The Ralph Loop effectively queues up fresh LLMs.
It starts a new LLM-on-the-commandline instance, passing the prompt.
That fresh LLM fills its own context from the docs and picks its own task from a list in a doc. It goes to work, and you watch it, use a second terminal window to check its work, fire up another task, or go get a cup of tea.
If the LLM goes off the rails (again, tester skills), you kill it. Before you let the Ralph Loop restart, you reframe the tasks and the instructions (tester skills) – and that is what shapes the final product.
When the LLM completes a task, it tidies up for the next LLM, and waits for you to approve.
You can fiddle with the docs etc. here. If you need to fiddle with the prompt, you'll need to kill the loop. Core thought: If the task is done, you kill it and the Ralph Loop ushers in the next LLM.

contents of my `prompt.md`

study handover.md
study implementation_plan.md
pick the one most important thing to do that has not yet been done. That is your target. Concentrate only on the target.
IMPORTANT
* tests come first – add examples to tests.yaml for your target and run the tests.
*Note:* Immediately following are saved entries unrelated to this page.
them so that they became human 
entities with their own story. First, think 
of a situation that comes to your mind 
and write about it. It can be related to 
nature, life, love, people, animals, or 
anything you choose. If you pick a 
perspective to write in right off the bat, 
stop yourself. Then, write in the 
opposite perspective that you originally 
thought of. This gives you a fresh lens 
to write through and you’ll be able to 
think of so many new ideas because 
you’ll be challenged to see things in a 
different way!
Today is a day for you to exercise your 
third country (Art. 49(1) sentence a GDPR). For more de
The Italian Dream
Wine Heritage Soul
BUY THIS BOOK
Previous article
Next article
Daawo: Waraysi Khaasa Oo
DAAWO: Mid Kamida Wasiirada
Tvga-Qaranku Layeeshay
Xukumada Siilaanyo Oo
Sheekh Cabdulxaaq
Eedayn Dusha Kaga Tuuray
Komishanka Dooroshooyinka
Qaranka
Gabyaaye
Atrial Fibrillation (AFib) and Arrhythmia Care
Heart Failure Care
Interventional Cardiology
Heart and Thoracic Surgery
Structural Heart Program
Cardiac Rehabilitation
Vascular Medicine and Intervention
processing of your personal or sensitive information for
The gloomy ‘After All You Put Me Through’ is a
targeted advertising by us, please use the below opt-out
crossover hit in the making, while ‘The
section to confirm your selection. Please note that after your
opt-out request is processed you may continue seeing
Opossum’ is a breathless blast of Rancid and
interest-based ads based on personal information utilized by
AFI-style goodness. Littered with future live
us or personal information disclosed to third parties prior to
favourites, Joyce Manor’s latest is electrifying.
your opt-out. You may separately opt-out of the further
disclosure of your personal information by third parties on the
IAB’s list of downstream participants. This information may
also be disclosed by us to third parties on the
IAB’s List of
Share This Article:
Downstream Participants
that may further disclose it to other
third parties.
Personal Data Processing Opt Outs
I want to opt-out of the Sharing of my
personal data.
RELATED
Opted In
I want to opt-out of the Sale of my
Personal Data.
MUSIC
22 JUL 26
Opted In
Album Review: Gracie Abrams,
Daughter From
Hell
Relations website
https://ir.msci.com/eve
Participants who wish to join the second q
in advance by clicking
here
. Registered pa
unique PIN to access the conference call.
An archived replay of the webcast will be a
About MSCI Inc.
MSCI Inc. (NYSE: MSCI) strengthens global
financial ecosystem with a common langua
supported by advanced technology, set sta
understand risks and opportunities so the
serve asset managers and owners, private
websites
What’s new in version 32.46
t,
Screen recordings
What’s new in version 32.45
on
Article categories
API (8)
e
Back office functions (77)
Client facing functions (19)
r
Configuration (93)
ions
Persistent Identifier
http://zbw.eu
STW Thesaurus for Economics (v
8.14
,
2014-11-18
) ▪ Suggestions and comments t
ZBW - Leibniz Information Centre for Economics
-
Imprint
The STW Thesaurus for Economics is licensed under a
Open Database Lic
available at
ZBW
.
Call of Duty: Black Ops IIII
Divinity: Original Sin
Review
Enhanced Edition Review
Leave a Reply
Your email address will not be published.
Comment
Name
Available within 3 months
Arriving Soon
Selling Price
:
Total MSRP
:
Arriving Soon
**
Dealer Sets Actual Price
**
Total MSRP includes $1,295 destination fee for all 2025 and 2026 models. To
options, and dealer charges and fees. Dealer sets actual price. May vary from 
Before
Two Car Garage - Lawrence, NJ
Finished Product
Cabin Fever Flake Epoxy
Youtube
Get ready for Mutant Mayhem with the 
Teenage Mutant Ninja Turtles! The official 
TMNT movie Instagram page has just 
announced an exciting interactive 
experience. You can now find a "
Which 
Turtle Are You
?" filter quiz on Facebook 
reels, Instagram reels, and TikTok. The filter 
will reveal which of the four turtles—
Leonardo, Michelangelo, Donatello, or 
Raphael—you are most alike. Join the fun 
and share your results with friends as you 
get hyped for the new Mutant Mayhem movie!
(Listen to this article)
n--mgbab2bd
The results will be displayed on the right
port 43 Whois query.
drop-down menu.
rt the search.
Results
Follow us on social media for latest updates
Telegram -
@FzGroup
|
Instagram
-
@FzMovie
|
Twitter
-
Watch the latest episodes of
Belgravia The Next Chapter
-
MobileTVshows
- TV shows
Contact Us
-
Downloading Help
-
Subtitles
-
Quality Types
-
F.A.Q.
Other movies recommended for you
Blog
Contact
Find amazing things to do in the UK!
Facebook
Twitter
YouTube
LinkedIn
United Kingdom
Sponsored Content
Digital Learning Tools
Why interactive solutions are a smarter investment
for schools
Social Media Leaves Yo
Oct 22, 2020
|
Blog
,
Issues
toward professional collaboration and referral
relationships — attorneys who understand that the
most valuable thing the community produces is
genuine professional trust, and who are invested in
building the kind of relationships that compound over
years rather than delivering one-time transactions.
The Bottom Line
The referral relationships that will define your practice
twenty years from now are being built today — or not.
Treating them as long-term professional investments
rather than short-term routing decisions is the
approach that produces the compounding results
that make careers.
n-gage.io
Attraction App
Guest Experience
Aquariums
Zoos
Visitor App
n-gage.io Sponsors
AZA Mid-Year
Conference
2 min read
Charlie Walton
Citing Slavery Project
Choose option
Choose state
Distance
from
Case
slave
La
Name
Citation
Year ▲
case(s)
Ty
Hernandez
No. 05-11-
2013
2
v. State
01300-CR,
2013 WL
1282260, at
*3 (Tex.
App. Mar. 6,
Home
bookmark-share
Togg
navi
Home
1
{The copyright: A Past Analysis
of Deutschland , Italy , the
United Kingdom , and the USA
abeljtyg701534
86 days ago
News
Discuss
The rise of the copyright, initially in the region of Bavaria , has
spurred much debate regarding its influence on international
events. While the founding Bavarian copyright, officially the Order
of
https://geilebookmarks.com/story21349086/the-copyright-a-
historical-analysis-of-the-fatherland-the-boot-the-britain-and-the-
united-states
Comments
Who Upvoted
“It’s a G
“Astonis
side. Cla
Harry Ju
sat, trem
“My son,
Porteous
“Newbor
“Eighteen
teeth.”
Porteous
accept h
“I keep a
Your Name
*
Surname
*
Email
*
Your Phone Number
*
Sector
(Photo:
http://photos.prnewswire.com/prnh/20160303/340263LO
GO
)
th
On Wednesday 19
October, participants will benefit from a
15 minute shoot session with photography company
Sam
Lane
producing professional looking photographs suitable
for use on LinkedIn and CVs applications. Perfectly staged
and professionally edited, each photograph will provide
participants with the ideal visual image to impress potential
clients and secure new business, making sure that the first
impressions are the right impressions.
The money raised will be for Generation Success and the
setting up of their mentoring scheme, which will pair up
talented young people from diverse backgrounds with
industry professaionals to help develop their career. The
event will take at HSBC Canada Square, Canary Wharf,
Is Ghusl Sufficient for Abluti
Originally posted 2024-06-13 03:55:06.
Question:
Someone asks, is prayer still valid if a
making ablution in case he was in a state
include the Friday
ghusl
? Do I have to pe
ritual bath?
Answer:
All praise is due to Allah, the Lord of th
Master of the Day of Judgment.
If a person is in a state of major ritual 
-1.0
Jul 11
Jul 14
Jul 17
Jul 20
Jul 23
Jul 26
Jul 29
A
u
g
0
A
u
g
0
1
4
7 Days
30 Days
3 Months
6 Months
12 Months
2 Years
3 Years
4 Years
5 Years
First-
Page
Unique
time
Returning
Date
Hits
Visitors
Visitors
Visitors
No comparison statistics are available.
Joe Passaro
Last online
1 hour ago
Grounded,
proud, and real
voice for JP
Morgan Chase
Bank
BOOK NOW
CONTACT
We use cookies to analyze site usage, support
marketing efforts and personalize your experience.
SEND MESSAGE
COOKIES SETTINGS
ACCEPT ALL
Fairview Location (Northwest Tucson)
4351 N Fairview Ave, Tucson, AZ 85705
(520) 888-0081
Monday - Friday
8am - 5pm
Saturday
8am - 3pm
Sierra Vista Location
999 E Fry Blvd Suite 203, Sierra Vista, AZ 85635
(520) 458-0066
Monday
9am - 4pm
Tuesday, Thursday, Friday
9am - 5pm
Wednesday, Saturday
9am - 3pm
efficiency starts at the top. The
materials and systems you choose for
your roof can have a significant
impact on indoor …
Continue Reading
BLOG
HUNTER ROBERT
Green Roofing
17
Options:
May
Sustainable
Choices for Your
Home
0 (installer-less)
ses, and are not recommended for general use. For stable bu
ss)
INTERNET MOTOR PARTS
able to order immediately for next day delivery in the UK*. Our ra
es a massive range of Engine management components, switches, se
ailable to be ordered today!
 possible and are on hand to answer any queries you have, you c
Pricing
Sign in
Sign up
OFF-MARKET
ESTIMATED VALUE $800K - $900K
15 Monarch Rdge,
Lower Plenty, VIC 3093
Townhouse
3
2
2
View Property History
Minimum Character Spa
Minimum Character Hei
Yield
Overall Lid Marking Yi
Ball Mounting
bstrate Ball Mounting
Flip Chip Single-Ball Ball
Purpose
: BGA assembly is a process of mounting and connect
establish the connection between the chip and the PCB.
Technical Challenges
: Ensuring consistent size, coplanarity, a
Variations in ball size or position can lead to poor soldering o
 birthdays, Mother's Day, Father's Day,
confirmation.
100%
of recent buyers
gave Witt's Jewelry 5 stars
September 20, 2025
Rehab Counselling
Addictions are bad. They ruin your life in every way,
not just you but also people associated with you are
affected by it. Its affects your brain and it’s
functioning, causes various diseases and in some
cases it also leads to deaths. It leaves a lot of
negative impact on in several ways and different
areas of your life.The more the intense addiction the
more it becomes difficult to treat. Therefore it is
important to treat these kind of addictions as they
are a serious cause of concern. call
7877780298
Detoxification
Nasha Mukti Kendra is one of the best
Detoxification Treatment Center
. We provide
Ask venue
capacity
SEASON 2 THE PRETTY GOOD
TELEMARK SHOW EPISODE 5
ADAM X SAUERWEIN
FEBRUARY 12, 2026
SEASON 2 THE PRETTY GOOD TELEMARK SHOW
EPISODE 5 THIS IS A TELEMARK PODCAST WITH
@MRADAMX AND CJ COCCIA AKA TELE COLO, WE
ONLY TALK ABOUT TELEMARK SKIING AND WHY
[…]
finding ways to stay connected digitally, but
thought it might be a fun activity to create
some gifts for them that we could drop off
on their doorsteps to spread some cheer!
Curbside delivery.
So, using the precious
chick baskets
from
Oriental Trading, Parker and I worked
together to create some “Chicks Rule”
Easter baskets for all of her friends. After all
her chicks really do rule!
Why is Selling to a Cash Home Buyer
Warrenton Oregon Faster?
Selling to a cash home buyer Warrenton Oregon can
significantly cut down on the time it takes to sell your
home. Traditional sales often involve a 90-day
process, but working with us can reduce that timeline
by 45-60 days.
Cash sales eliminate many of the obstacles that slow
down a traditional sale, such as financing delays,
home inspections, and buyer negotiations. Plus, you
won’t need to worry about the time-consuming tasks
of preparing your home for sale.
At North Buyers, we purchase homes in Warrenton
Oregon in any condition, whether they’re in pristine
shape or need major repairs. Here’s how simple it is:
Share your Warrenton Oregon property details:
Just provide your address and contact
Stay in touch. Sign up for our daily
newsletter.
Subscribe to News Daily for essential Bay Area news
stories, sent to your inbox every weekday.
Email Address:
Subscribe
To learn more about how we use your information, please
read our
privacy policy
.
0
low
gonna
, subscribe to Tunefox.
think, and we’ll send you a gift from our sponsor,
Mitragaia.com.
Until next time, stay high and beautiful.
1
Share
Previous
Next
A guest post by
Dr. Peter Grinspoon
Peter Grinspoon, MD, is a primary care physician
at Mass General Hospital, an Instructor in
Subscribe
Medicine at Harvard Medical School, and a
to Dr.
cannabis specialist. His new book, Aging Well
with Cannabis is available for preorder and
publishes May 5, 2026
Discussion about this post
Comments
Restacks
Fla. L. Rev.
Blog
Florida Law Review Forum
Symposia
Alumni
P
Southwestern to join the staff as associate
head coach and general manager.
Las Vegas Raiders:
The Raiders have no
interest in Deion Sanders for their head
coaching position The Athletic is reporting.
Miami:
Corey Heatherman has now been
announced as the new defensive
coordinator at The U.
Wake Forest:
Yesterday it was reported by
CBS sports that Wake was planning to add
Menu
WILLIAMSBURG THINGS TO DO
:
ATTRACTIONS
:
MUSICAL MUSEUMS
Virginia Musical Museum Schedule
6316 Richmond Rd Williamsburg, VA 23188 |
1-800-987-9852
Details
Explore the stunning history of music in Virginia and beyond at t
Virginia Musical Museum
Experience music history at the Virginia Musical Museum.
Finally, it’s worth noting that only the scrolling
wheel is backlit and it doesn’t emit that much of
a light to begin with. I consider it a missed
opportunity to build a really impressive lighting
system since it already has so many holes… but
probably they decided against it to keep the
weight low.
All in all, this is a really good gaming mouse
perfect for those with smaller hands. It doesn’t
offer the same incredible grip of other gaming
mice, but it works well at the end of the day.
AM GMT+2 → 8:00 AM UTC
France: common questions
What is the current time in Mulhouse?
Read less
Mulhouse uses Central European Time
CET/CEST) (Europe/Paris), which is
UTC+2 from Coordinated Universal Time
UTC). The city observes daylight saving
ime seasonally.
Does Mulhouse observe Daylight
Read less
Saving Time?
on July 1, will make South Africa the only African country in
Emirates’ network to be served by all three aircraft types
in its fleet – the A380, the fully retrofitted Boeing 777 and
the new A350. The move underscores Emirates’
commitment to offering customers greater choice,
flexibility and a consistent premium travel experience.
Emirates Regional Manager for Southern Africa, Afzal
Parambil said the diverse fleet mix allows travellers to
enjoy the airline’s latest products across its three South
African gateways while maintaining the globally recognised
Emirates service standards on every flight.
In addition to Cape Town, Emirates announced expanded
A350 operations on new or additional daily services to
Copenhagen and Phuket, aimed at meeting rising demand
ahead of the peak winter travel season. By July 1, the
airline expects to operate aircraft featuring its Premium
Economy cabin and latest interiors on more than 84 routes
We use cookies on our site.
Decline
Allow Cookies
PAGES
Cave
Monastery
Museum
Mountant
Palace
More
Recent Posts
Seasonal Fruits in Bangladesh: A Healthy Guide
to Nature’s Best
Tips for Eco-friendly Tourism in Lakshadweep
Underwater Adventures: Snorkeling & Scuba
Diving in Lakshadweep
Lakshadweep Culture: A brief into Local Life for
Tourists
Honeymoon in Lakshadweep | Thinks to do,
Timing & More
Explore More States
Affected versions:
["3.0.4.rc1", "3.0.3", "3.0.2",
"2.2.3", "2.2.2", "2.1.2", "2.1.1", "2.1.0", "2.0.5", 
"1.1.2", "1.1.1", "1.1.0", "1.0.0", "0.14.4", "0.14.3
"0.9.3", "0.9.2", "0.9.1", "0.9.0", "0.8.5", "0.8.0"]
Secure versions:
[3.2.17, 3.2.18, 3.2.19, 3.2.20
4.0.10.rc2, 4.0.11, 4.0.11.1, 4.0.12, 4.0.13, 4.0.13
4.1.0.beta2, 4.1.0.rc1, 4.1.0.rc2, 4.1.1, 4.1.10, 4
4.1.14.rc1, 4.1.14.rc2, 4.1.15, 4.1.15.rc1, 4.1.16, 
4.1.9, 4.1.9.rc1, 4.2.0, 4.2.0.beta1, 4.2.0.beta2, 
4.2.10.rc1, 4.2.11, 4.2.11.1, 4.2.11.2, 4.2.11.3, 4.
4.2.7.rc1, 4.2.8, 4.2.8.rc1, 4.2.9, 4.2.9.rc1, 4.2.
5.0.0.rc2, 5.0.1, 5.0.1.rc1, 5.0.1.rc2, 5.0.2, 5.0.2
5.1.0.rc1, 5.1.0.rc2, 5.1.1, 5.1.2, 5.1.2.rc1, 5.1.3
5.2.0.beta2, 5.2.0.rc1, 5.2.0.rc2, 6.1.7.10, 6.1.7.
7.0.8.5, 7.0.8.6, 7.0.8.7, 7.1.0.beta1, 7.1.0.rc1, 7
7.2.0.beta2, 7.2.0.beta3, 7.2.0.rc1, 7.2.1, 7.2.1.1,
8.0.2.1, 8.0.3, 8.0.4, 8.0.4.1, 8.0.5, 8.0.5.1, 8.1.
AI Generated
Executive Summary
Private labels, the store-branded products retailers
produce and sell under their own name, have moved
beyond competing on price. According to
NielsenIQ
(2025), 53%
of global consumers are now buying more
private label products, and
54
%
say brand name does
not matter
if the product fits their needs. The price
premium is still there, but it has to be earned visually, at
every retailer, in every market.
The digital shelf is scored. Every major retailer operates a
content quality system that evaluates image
Expect the tests for your new examples to fail – your target does not yet exist in the code
* change existing code to pass the tests
* ALWAYS run the tests after changing the code
* when the tests pass, commit
* after committing, append a short narrative to progress.md, adjust and add to decisions.md, and change implementation_plan.md to reflect your completed target, and any new or unfnished work. We're not going to use handover.md again.

Note – I had imagined, based on previous runs, that the tests would ingest the examples, and dumbly based this prompt on that assumption. But in this repo they don't. I'll ask for it explicitly next time.

Debrief

pick one

We'll compare and contrast our building experiences
We'll look at the artefacts it makes, and see what they tell us
We'll consider what we can give the loop to help it – and how much tests are part of that
We'll consider the usefulness of a system called into being without tests, and yet which makes up its tests as it goes.

Sources

Here's Geoffrey Huntley's earlier post, later post, and recent 'first principles' demo/video.

Here's a more measured video from Matt Pocock.

Here's a couple of fair descriptions: Autonomous Loops (more to do with the Claude plugin) and 2026 – the Year of the Ralph Loop (around the cursor plugin). Neither are great as they focus on specific implementations rather than the approach as a thought-provoking technique.

That Ralph plugin? Haven't used it, and staying closer to the ~~metal~~ commandline gives me enought insights. The originator says the plugin 'isn't it', and as the plugin seems to treat context fundamentally differently I'm inclined to agree. It won't be part of this workshop.